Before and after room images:
++++++
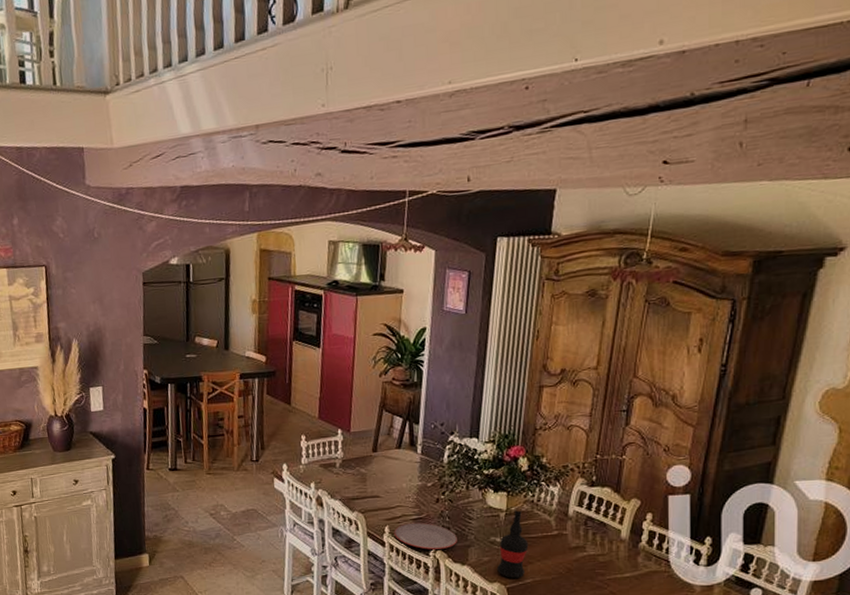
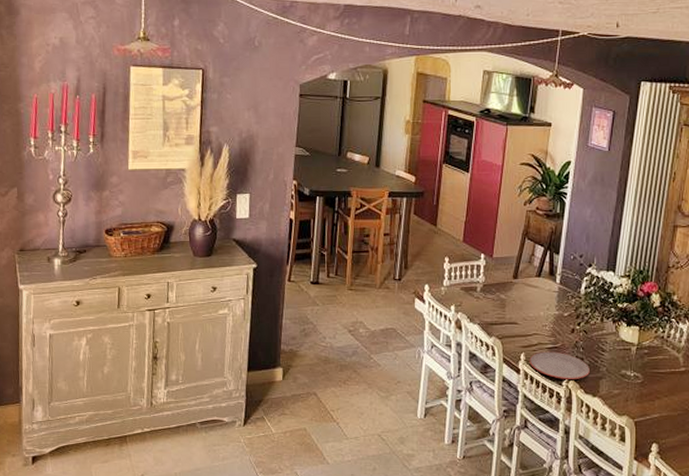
wine bottle: present [497,506,529,578] -> none [626,341,657,412]

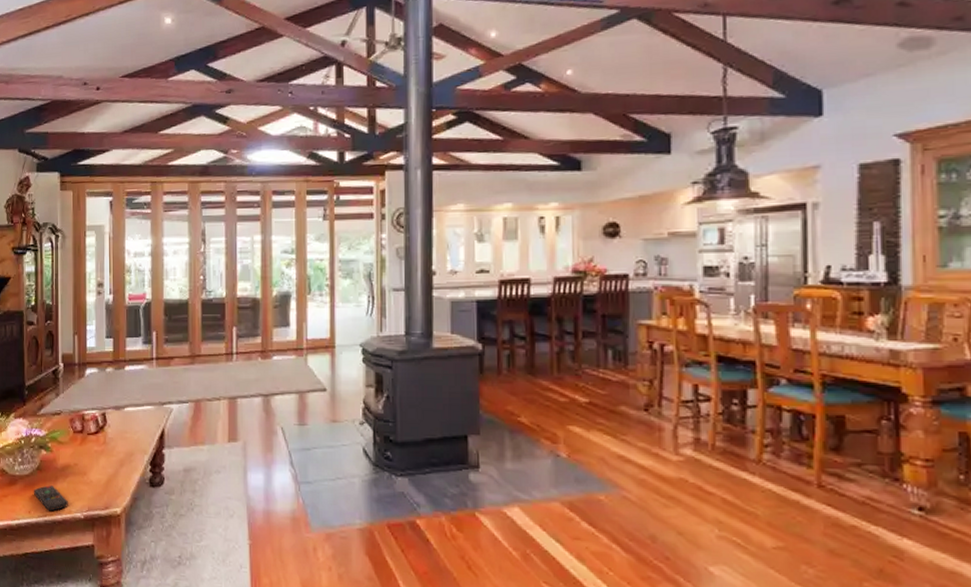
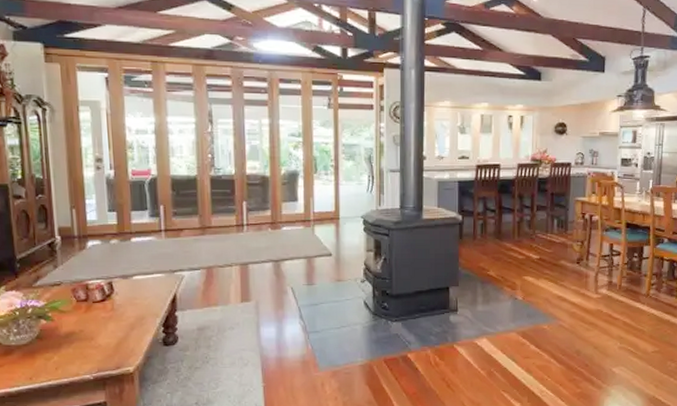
remote control: present [33,485,68,512] -> none [33,352,75,376]

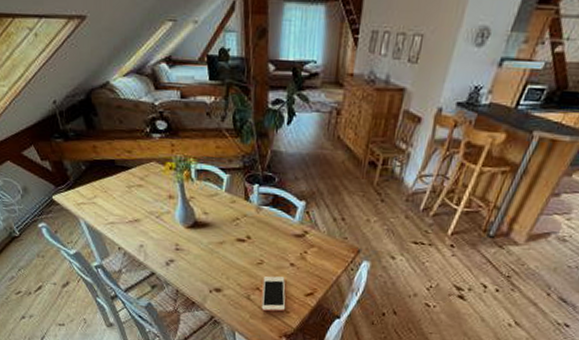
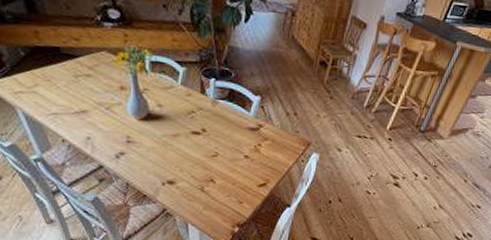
cell phone: present [261,276,286,312] -> none [215,168,240,203]

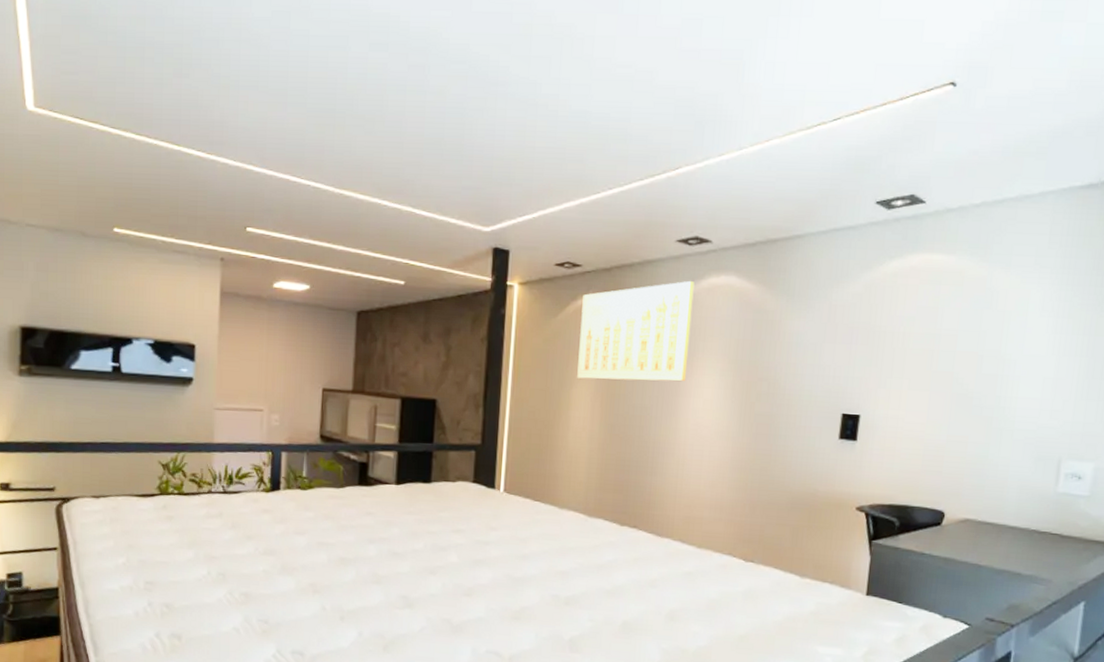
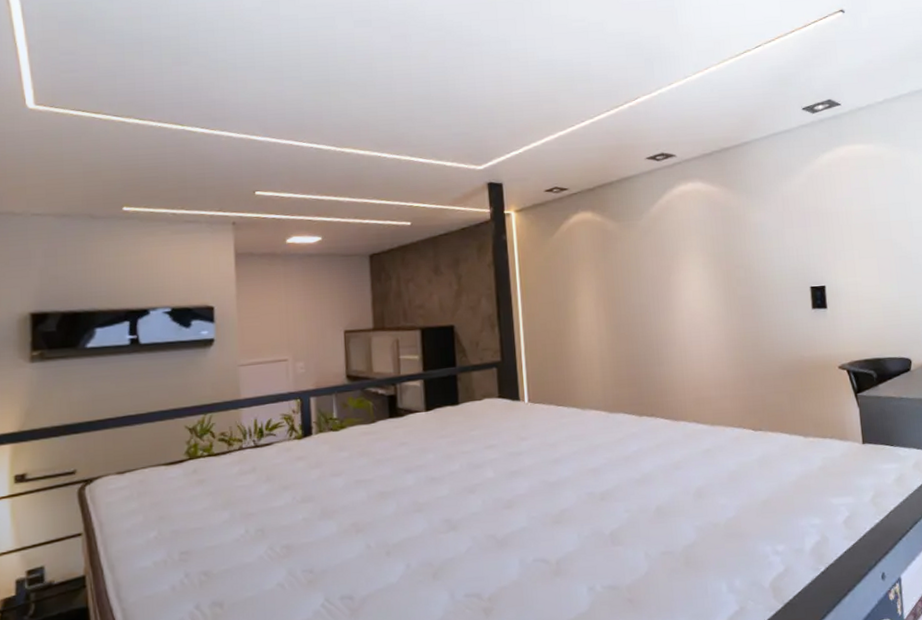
wall art: present [577,280,695,382] -> none [573,190,675,288]

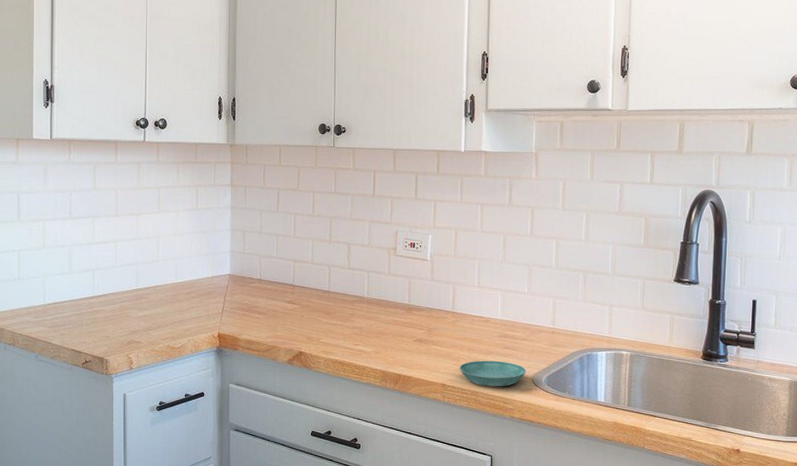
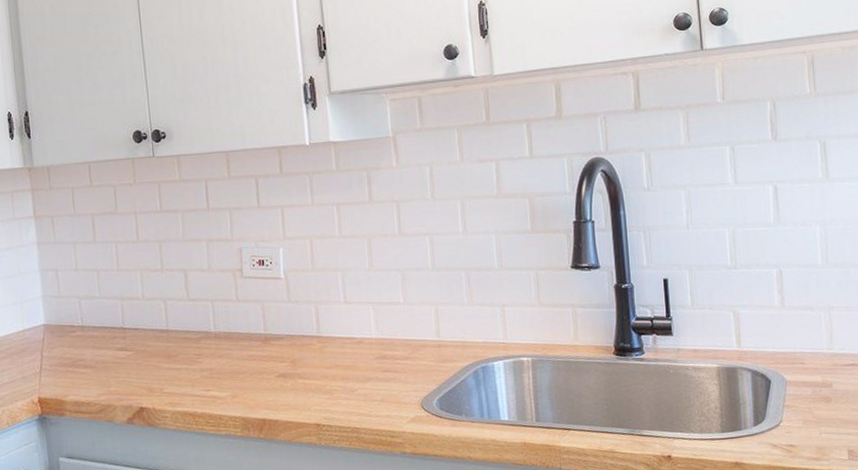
saucer: present [459,360,526,387] -> none [333,387,414,420]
++++++
REQUIRED ACTION. Copy every entry word for word, but omit the pictures.

TASK RESULT.
wine bottle: present [497,506,529,578] -> none [626,341,657,412]

remote control: present [33,485,68,512] -> none [33,352,75,376]

cell phone: present [261,276,286,312] -> none [215,168,240,203]

wall art: present [577,280,695,382] -> none [573,190,675,288]

saucer: present [459,360,526,387] -> none [333,387,414,420]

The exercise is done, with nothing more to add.